В Национальной галерее, пожалуй, впервые предлагают увидеть выставку ковров — армянских, восточных, в частности роскошных персидских, а также европейских гобеленов, то есть опять же ковров. Шесть десятков отборных вещей, отобранных в разных странах. Экспонаты прибыли из Парижа: это небольшая часть богатейшей коллекции Мушега и Микаэла Мартиросян-Чалоянов, деда и внука. Мушег — коллекционер и торговец коврами — одним словом, крупный специалист в области ковроделия, или ковроткачества, очень известный во Франции да, пожалуй, и в Европе. Занимается этим лет шестьдесят.
А было дело так... Мушег — уроженец знаменитого сюникского села Хндзореск с давними ковроткацкими традициями. 18-летним он оказался на войне и вскоре попал в плен. В концлагере тщедушный армянский юноша прославился как шахматист. Играл — всех обыгрывал. Даже одного из немецких офицеров. Последний оказался совестливым человеком и каким-то образом вызволил парня. Каким — неведомо. После долгих скитаний оказался Мушег во Франции, добрался до Парижа. После войны притормозил — провидение! — у соотечественника — собирателя старинных ковров... Через пять лет у Мушега была уже своя мастерская по реставрации ковров, своя торговля и тогда же понемногу начала складываться коллекция. Что, очевидно, было неизбежно. Торговля развивалась, обогащалось и собрание. Мушег собирал не только армянские и восточные ковры, но также европейские гобелены и шпалеры, стал признанным экспертом, познал секреты и тайны технологии и ремесла.
Не раз отдельные предметы из его коллекции становились главными лотами на различных выставках и аукционах вплоть до знаменитого аукциона Hotel Drouot. Отметим, ни разу он не продавал армянских ковров. Впрочем, собирал Мушег Чалоян не только ковры...
Впервые приехав на родину в середине 60-х годов, он подарил Матенадарану армянскую рукописную Библию. После этого приезжал еще не раз и не с пустыми руками. Национальную галерею он обогатил работами Павла Кузнецова, Георгия Якулова, Акопа Гюрджяна и другими. Он финансировал ремонт школьного здания в родном Хндзореске, приобрел оборудование — короче, помогает, как может, в том числе и французским соотечественникам.

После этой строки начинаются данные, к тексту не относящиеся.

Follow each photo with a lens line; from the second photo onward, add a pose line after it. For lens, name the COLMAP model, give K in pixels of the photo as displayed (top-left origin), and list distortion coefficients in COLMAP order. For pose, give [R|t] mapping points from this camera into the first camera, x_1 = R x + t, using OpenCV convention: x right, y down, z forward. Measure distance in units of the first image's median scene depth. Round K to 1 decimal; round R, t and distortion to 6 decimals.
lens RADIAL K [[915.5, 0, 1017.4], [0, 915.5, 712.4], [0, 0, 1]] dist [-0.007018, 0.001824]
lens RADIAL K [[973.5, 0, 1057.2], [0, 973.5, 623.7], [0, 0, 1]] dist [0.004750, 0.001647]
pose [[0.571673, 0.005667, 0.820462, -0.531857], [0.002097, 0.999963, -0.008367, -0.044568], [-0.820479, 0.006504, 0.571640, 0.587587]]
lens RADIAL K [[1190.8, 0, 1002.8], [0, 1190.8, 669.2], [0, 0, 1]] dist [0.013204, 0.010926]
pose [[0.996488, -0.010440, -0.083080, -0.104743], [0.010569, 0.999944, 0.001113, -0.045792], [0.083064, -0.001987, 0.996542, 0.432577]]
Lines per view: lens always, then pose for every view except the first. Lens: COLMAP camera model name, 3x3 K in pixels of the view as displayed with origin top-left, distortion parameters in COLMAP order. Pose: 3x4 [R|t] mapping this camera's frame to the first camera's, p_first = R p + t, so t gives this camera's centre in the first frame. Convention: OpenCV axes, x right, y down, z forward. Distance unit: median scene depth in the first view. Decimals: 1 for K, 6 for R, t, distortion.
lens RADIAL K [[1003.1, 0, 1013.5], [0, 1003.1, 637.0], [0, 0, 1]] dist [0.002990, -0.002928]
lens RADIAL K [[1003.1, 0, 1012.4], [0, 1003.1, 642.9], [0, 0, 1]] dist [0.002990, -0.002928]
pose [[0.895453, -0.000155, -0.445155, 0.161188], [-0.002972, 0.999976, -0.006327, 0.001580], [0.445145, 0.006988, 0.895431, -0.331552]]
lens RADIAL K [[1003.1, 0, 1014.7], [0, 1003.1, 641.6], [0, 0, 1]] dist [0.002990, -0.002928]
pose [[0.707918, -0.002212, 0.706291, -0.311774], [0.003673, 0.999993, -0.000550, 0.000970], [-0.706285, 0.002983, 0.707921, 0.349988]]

Выставка, которую Мушег Чалоян привез в Ереван, представляет некую модель его собрания. Экспозиция радует прежде всего качеством и состоянием предметов — видно, что они прошли через опытные, любящие и чувствительные руки настоящего профессионала. Для нас, для нашей публики особый интерес представляют европейские гобелены XVII-XIX вв. по причине их полного отсутствия в музеях страны. Кстати, единственный фламандский гобелен Национальной галереи сегодня реставрируют во Франции. Излишне говорить, что это делается при содействии Мушега Чалояна.
Кроме великолепных гобеленов Чалоян также привез ковры персидские, кавказские и, конечно, армянские. Армянские ковры в основном XIX в., вытканы в разных регионах, в том числе в Западной Армении, Гандзаке, Арцахе, Тавуше, Севане и других. Среди них есть редчайшие образцы, некоторые имеют армянские надписи, что придает им еще большую ценность. Армянские ковры Чалояна вновь растревожили мысли о “наличии отсутствия” музея ковра. И это в ситуации, когда соседи изо всех сил приписывают себе все армянские ковры без исключения. А нашего музея все нет и нет и, главное, не предвидится. Были робкие попытки создать таковой в 70-х, но потом все они растворились в чиновничьей атмосфере Минкультуры. С концами. За почти сорок лет культурное ведомство к этой проблеме так и не вернулось. Идея витает в воздухе почем зря — без последствий. Мнения и усилия отдельных индивидов разбиваются о бетон полного непонимания. Удивительное явление: знаем, что нас обкрадывают, и не предпринимаем эффективных действий. Между тем ковры — это не просто предмет быта, приятный во всех отношениях, не просто прикладное искусство и чистой воды геополитика. Понятно, создать музей нелегко, затратно, но можно хотя бы начать создавать. Спроектировать и потом постепенно отстроить. Экономия на национальной культуре постыдна, преступна, особенно в нынешней ситуации.
Пока же армянские ковры малыми дозами экспонируются в музеях Истории, Этнографии, Народного творчества и в Св. Эчмиадзине. Тысячи же ковров, хранящихся в фондах, ждут своего часа... А тем временем соседи энергично приписывают себе все новые и новые культуры и искусства. Без разбору. В том числе ковры — армянские, турецкие, дагестанские, персидские. Наука для них — пустой звук, не то что указания их великих кормчих.